Strategic Reset: From Scandinavia to Southern Africa
In 2025, the Board announced a strategic realignment. After assessing capital markets and operational costs in Scandinavia, management concluded that Southern Africa offered:
- Lower relative development costs
- More familiar geological terrain
- Stronger board expertise in-region
As a result, Kendrick began actively pursuing new opportunities in Southern Africa.
Key moves include:
- Exercising its option to acquire the Blue Fox License (34412-HQ-LEL) in northwest Zambia (September 2025)
- Entering a binding and exclusive option agreement (January 2026) to acquire at least 70% of Bonya Exploration’s EPL 4458 and EPL 6691 licenses in Namibia, targeting rare earth prospectivity
This marks a clear shift from Scandinavian battery metals to African critical minerals, including rare-earth elements.
Core Asset: Airijoki Vanadium Project (Sweden)
Despite its African pivot, Kendrick continues to highlight the Airijoki vanadium energy storage project in Sweden as its principal retained Scandinavian asset.
Vanadium plays a strategic role in:
- Grid-scale energy storage (vanadium redox flow batteries)
- High-strength steel alloys
Airijoki remains Kendrick’s only fully preserved project after prior write-downs.
Board Profile
The board reflects deep experience in junior mining and Southern African resource development:
- Colin Bird (Executive Chairman) – Longstanding mining executive with African project experience
- Martyn Churchouse (Managing Director)
- Kjeld Thygesen (Non-Executive Director)
- Alex Borrelli (Non-Executive Director)
- Evan Kirby (Non-Executive Director)
Colin Bird, in particular, is well known in AIM/LSE small-cap resource circles and has been involved in multiple African mining ventures.
Investment Reality Check
Kendrick today is:
- A small-cap junior explorer
- In strategic transition
- Concentrating on African opportunities
- Holding one primary Scandinavian energy metals asset
It is not a producer.

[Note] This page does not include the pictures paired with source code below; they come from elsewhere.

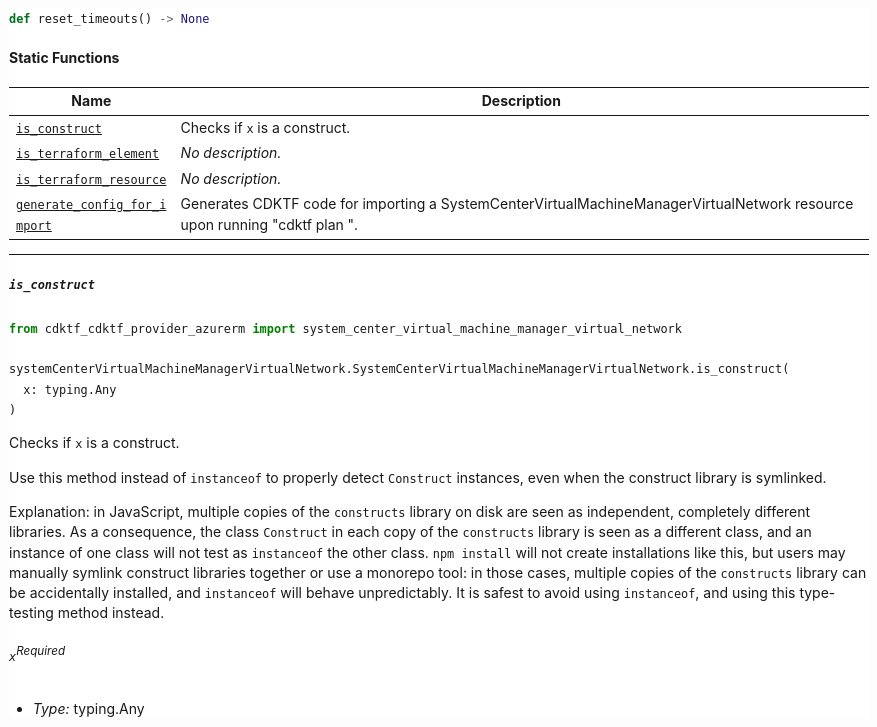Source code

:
 ```python
def reset_timeouts() -> None
```

#### Static Functions <a name="Static Functions" id="Static Functions"></a>

| **Name** | **Description** |
| --- | --- |
| <code><a href="#@cdktf/provider-azurerm.systemCenterVirtualMachineManagerVirtualNetwork.SystemCenterVirtualMachineManagerVirtualNetwork.isConstruct">is_construct</a></code> | Checks if `x` is a construct. |
| <code><a href="#@cdktf/provider-azurerm.systemCenterVirtualMachineManagerVirtualNetwork.SystemCenterVirtualMachineManagerVirtualNetwork.isTerraformElement">is_terraform_element</a></code> | *No description.* |
| <code><a href="#@cdktf/provider-azurerm.systemCenterVirtualMachineManagerVirtualNetwork.SystemCenterVirtualMachineManagerVirtualNetwork.isTerraformResource">is_terraform_resource</a></code> | *No description.* |
| <code><a href="#@cdktf/provider-azurerm.systemCenterVirtualMachineManagerVirtualNetwork.SystemCenterVirtualMachineManagerVirtualNetwork.generateConfigForImport">generate_config_for_import</a></code> | Generates CDKTF code for importing a SystemCenterVirtualMachineManagerVirtualNetwork resource upon running "cdktf plan <stack-name>". |

---

##### `is_construct` <a name="is_construct" id="@cdktf/provider-azurerm.systemCenterVirtualMachineManagerVirtualNetwork.SystemCenterVirtualMachineManagerVirtualNetwork.isConstruct"></a>

```python
from cdktf_cdktf_provider_azurerm import system_center_virtual_machine_manager_virtual_network

systemCenterVirtualMachineManagerVirtualNetwork.SystemCenterVirtualMachineManagerVirtualNetwork.is_construct(
  x: typing.Any
)
```

Checks if `x` is a construct.

Use this method instead of `instanceof` to properly detect `Construct`
instances, even when the construct library is symlinked.

Explanation: in JavaScript, multiple copies of the `constructs` library on
disk are seen as independent, completely different libraries. As a
consequence, the class `Construct` in each copy of the `constructs` library
is seen as a different class, and an instance of one class will not test as
`instanceof` the other class. `npm install` will not create installations
like this, but users may manually symlink construct libraries together or
use a monorepo tool: in those cases, multiple copies of the `constructs`
library can be accidentally installed, and `instanceof` will behave
unpredictably. It is safest to avoid using `instanceof`, and using
this type-testing method instead.

###### `x`<sup>Required</sup> <a name="x" id="@cdktf/provider-azurerm.systemCenterVirtualMachineManagerVirtualNetwork.SystemCenterVirtualMachineManagerVirtualNetwork.isConstruct.parameter.x"></a>

- *Type:* typing.Any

It does not currently generate operating cash flow from mining activities. Its valuation hinges on exploration success, capital access, and project advancement. In short, Kendrick is repositioning from a Scandinavian battery metals story to a Southern African critical minerals narrative. Whether that pivot becomes value creation depends entirely on drill results, metallurgy, financing discipline, and execution.
As of mid-2022, the top shareholder of Kendrick Resources PLC (KEN.L) is Executive Chairman Colin Bird (opens in a new tab), a mining executive with over 40 years of experience, who holds approximately 20.53% (or ~19.7% in some market data) of the issued ordinary share capital. His holdings include direct shares and shares held through entities such as Camden Park Trading FZE-LLC.